Jean-André d’Argentières meurt en 1946 après une chute de cheval. Il laisse le domaine d’Argentières à ses deux enfants, André et Marguerite. André, fils unique écrasé par la figure paternelle, s’est marié sur le tard et par défaut avec Jeanne, une jeune femme rigide et peu aimante. Marguerite est quant à elle une veuve au fort caractère, mère de deux filles déjà adultes. La soeur d’André et Marguerite, Antoinette, est décédée bien des années auparavant dans des circonstances tragiques, mais l’ombre de la jeune femme, artiste libre et fantasque, pour laquelle leur père n’a jamais caché sa préférence, plane encore sur la famille… De 1946 aux années 90, ce roman suit trois générations d’une grande famille française dont la situation sociale et financière va se dégrader peu à peu.
Les insomniaques est une fresque familiale ambitieuse qui retrace en plus de 600 pages près de 40 ans de l’histoire de France à travers le destin d’une famille aristocratique, de la fin de la deuxième guerre mondiale à la guerre d’Indochine, de mai 68 aux années sida… Par petites touches Camille de Villeneuve raconte la fin d’une époque et d’une façon de vivre, l’évolution des mœurs et la fin des privilèges pour une certaine catégorie de la population. Avec la mort du patriarche qui intervient dès les premières pages c’est un lent déclin qui s’amorce d’emblée pour la famille d’Argentières. Les personnages se révèlent tous un peu pathétiques, chacun à leur façon, mais presque tous figés dans leurs certitudes et leurs positions, se raccrochant à leur grandeur passée. Une famille sans amour, où l’on s’épie, l’on se juge sans cesse, et où l’on se fréquente plus par obligation que par envie. Et dans laquelle on encaisse les drames de la vie en essayant toujours, et surtout, de sauver les apparences.

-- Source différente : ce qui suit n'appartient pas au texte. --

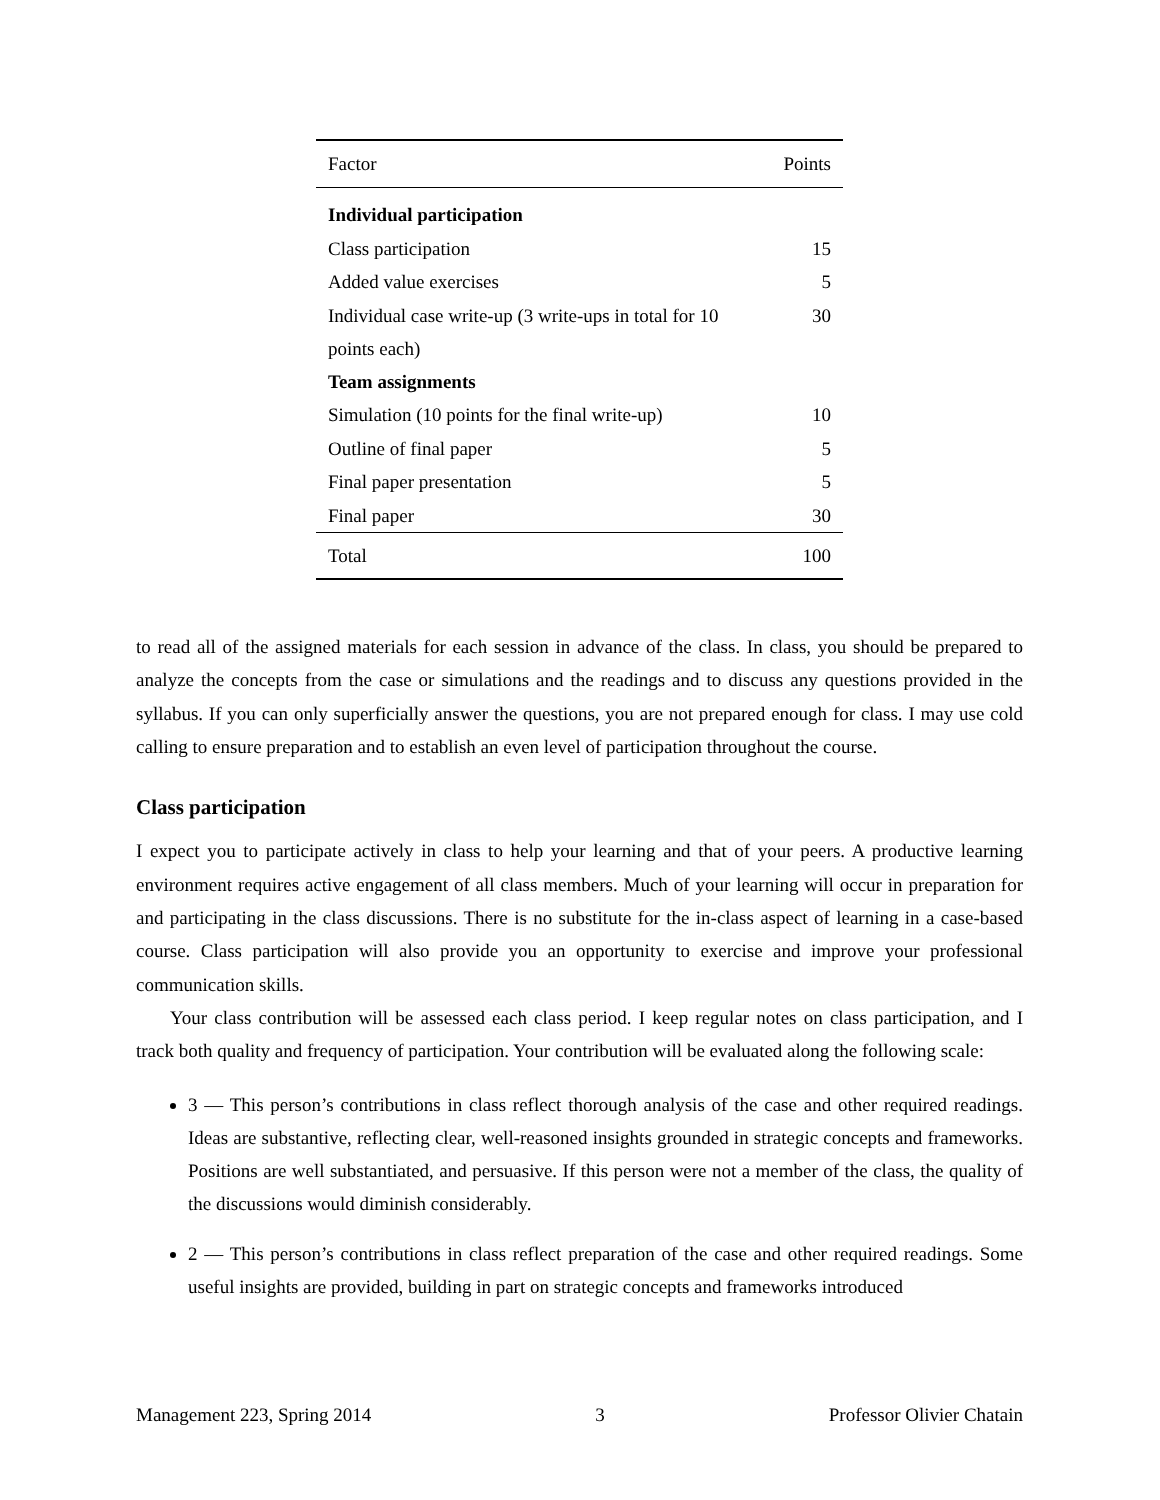| Factor | Points |
| --- | --- |
| Individual participation | |
| Class participation | 15 |
| Added value exercises | 5 |
| Individual case write-up (3 write-ups in total for 10 points each) | 30 |
| Team assignments | |
| Simulation (10 points for the final write-up) | 10 |
| Outline of final paper | 5 |
| Final paper presentation | 5 |
| Final paper | 30 |
| Total | 100 |
to read all of the assigned materials for each session in advance of the class. In class, you should be prepared to analyze the concepts from the case or simulations and the readings and to discuss any questions provided in the syllabus. If you can only superficially answer the questions, you are not prepared enough for class. I may use cold calling to ensure preparation and to establish an even level of participation throughout the course.
Class participation
I expect you to participate actively in class to help your learning and that of your peers. A productive learning environment requires active engagement of all class members. Much of your learning will occur in preparation for and participating in the class discussions. There is no substitute for the in-class aspect of learning in a case-based course. Class participation will also provide you an opportunity to exercise and improve your professional communication skills.
Your class contribution will be assessed each class period. I keep regular notes on class participation, and I track both quality and frequency of participation. Your contribution will be evaluated along the following scale:
3 — This person’s contributions in class reflect thorough analysis of the case and other required readings. Ideas are substantive, reflecting clear, well-reasoned insights grounded in strategic concepts and frameworks. Positions are well substantiated, and persuasive. If this person were not a member of the class, the quality of the discussions would diminish considerably.
2 — This person’s contributions in class reflect preparation of the case and other required readings. Some useful insights are provided, building in part on strategic concepts and frameworks introduced
Management 223, Spring 2014 3 Professor Olivier Chatain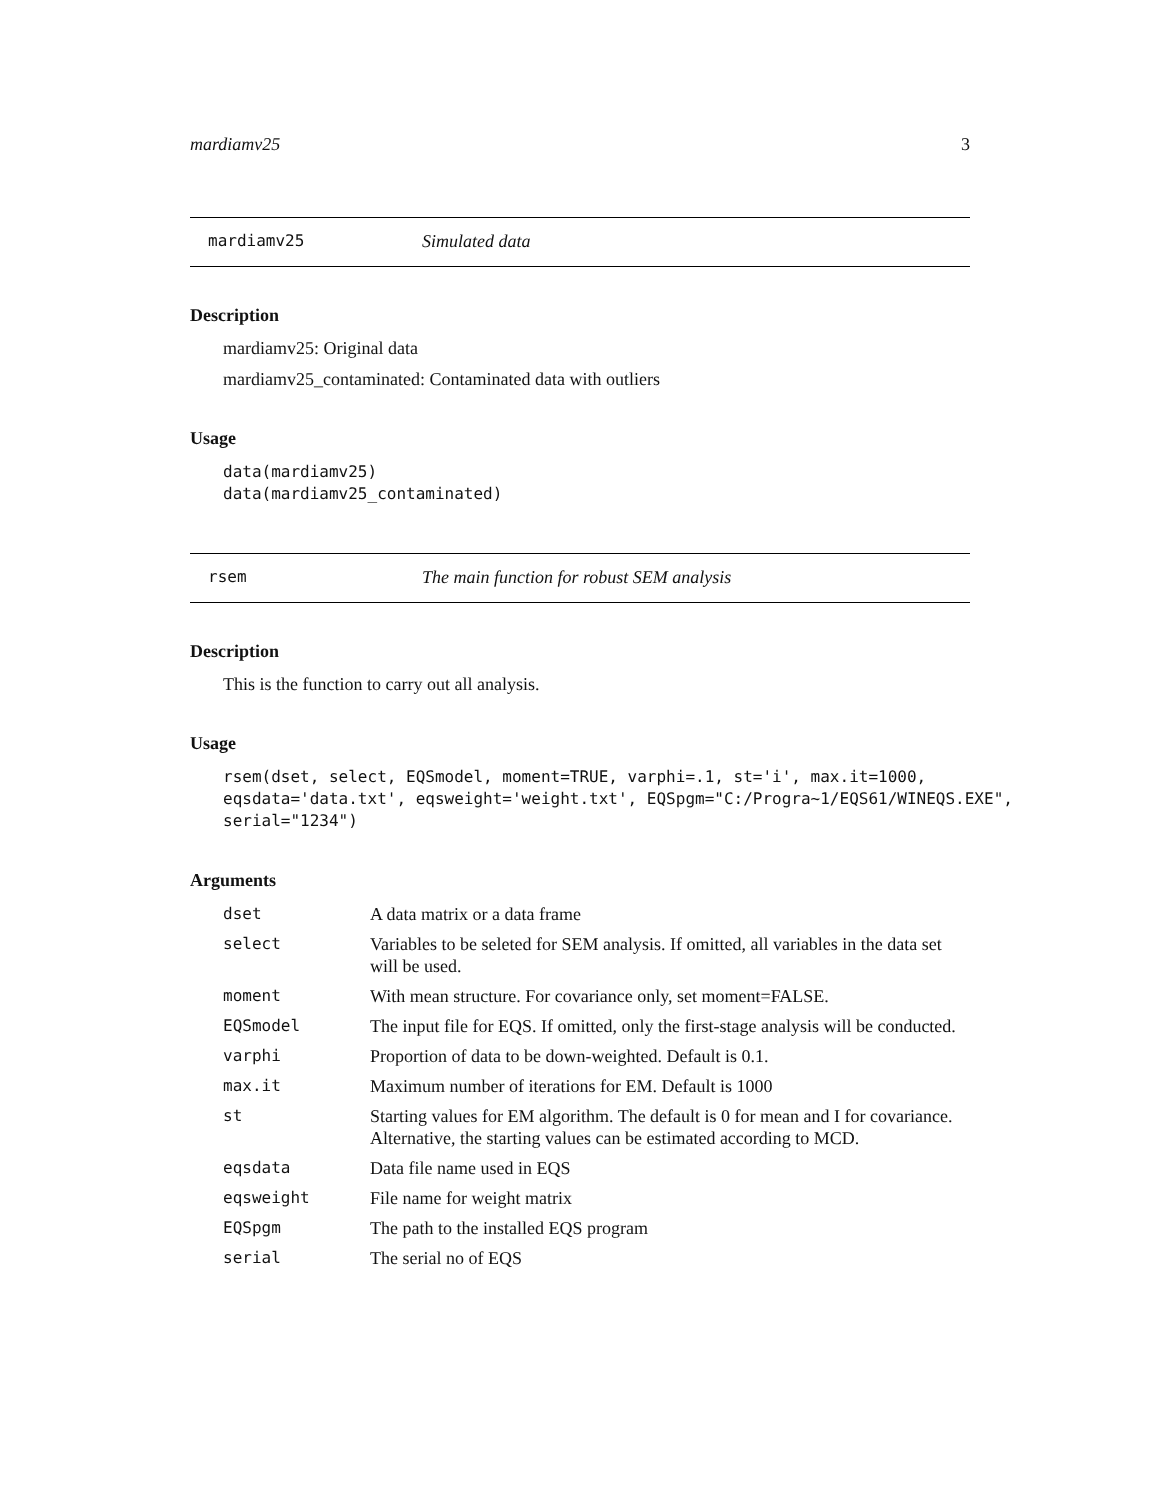mardiamv25 3
mardiamv25 Simulated data
Description
mardiamv25: Original data
mardiamv25_contaminated: Contaminated data with outliers
Usage
data(mardiamv25)
data(mardiamv25_contaminated)
rsem The main function for robust SEM analysis
Description
This is the function to carry out all analysis.
Usage
rsem(dset, select, EQSmodel, moment=TRUE, varphi=.1, st='i', max.it=1000,
eqsdata='data.txt', eqsweight='weight.txt', EQSpgm="C:/Progra~1/EQS61/WINEQS.EXE",
serial="1234")
Arguments
| dset | A data matrix or a data frame |
| select | Variables to be seleted for SEM analysis. If omitted, all variables in the data set will be used. |
| moment | With mean structure. For covariance only, set moment=FALSE. |
| EQSmodel | The input file for EQS. If omitted, only the first-stage analysis will be conducted. |
| varphi | Proportion of data to be down-weighted. Default is 0.1. |
| max.it | Maximum number of iterations for EM. Default is 1000 |
| st | Starting values for EM algorithm. The default is 0 for mean and I for covariance. Alternative, the starting values can be estimated according to MCD. |
| eqsdata | Data file name used in EQS |
| eqsweight | File name for weight matrix |
| EQSpgm | The path to the installed EQS program |
| serial | The serial no of EQS |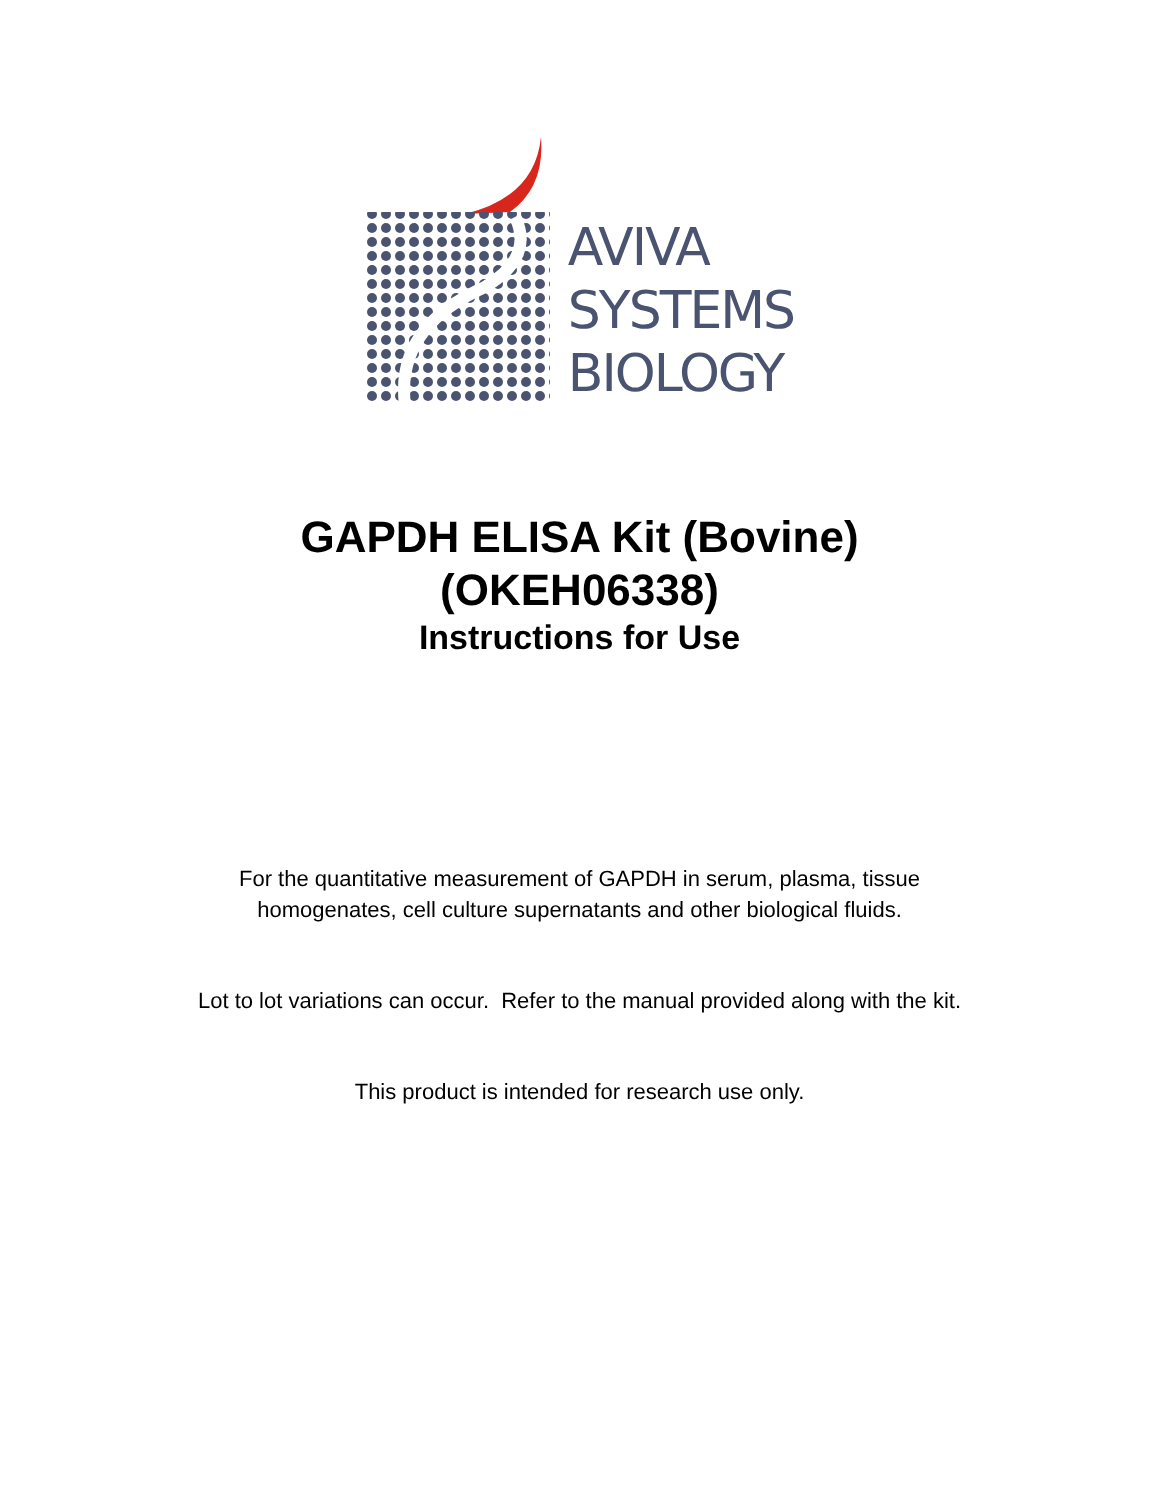AVIVA
SYSTEMS
BIOLOGY
GAPDH ELISA Kit (Bovine)
(OKEH06338)
Instructions for Use
For the quantitative measurement of GAPDH in serum, plasma, tissue
homogenates, cell culture supernatants and other biological fluids.
Lot to lot variations can occur. Refer to the manual provided along with the kit.
This product is intended for research use only.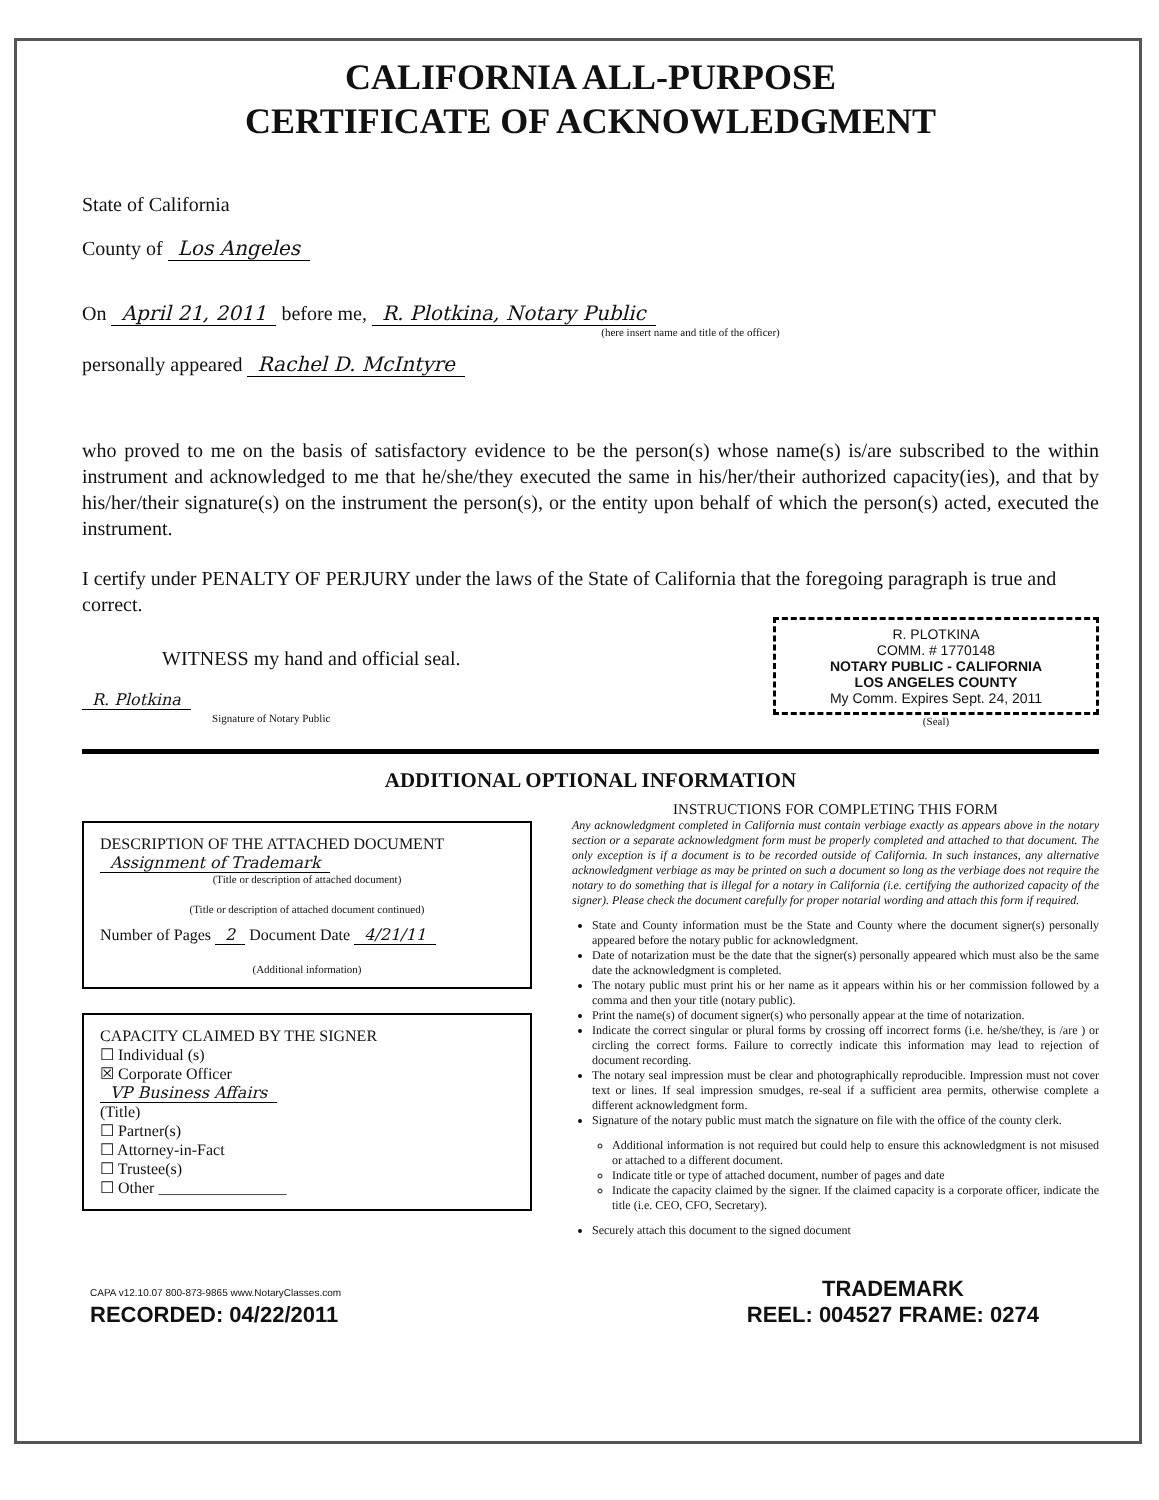CALIFORNIA ALL-PURPOSE
CERTIFICATE OF ACKNOWLEDGMENT
State of California
County of Los Angeles
On April 21, 2011 before me, R. Plotkina, Notary Public
(here insert name and title of the officer)
personally appeared Rachel D. McIntyre
who proved to me on the basis of satisfactory evidence to be the person(s) whose name(s) is/are subscribed to the within instrument and acknowledged to me that he/she/they executed the same in his/her/their authorized capacity(ies), and that by his/her/their signature(s) on the instrument the person(s), or the entity upon behalf of which the person(s) acted, executed the instrument.
I certify under PENALTY OF PERJURY under the laws of the State of California that the foregoing paragraph is true and correct.
WITNESS my hand and official seal.
R. Plotkina
Signature of Notary Public
R. PLOTKINA
COMM. # 1770148
NOTARY PUBLIC - CALIFORNIA
LOS ANGELES COUNTY
My Comm. Expires Sept. 24, 2011
(Seal)
ADDITIONAL OPTIONAL INFORMATION
DESCRIPTION OF THE ATTACHED DOCUMENT
Assignment of Trademark
(Title or description of attached document)
(Title or description of attached document continued)
Number of Pages 2 Document Date 4/21/11
(Additional information)
CAPACITY CLAIMED BY THE SIGNER
☐ Individual (s)
☒ Corporate Officer
VP Business Affairs
(Title)
☐ Partner(s)
☐ Attorney-in-Fact
☐ Trustee(s)
☐ Other ________________
INSTRUCTIONS FOR COMPLETING THIS FORM
Any acknowledgment completed in California must contain verbiage exactly as appears above in the notary section or a separate acknowledgment form must be properly completed and attached to that document. The only exception is if a document is to be recorded outside of California. In such instances, any alternative acknowledgment verbiage as may be printed on such a document so long as the verbiage does not require the notary to do something that is illegal for a notary in California (i.e. certifying the authorized capacity of the signer). Please check the document carefully for proper notarial wording and attach this form if required.
State and County information must be the State and County where the document signer(s) personally appeared before the notary public for acknowledgment.
Date of notarization must be the date that the signer(s) personally appeared which must also be the same date the acknowledgment is completed.
The notary public must print his or her name as it appears within his or her commission followed by a comma and then your title (notary public).
Print the name(s) of document signer(s) who personally appear at the time of notarization.
Indicate the correct singular or plural forms by crossing off incorrect forms (i.e. he/she/they, is /are ) or circling the correct forms. Failure to correctly indicate this information may lead to rejection of document recording.
The notary seal impression must be clear and photographically reproducible. Impression must not cover text or lines. If seal impression smudges, re-seal if a sufficient area permits, otherwise complete a different acknowledgment form.
Signature of the notary public must match the signature on file with the office of the county clerk.
Additional information is not required but could help to ensure this acknowledgment is not misused or attached to a different document.
Indicate title or type of attached document, number of pages and date
Indicate the capacity claimed by the signer. If the claimed capacity is a corporate officer, indicate the title (i.e. CEO, CFO, Secretary).
Securely attach this document to the signed document
CAPA v12.10.07 800-873-9865 www.NotaryClasses.com
RECORDED: 04/22/2011
TRADEMARK
REEL: 004527 FRAME: 0274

J’ai beaucoup aimé la première partie du roman, autour d’André, Jeanne et Marguerite, qui sont à mon avis les personnages les plus aboutis, ceux qui ont le plus de chair et de consistance, mais j’ai un peu décroché par la suite, quand le récit s’intéresse plus à leurs enfants et petit-enfants. Le rythme devient ronronnant, et malgré l’aide de l’arbre généalogique, j’ai eu parfois un peu de mal à m’y retrouver parmi tous ces personnages qui se ressemblent un peu trop. Malgré son poids, Les insomniaques me laisse donc un petit goût d’inachevé, mais il s’agit d’un premier roman (Camille de Villeneuve n’a que 28 ans) et l’ambition de ce projet, la richesse des thèmes abordés, la rigueur de l’écriture laisse présager de beaux romans à venir, et un bel avenir à cet auteur!
Editions Philippe Rey 2009, 602 pages, 20€
Il me fait penser à Une Vie française de Jean-paul Dubois mais je me trompe peut-être…
Je n’ai pas lu ce livre de Dubois, mais j’en ai lu d’autres, et je pense que le contexte historique et politique est sans doute plus présent chez Dubois que dans “les insomniaques” (ici ce n’est finalement qu’un arrière-plan).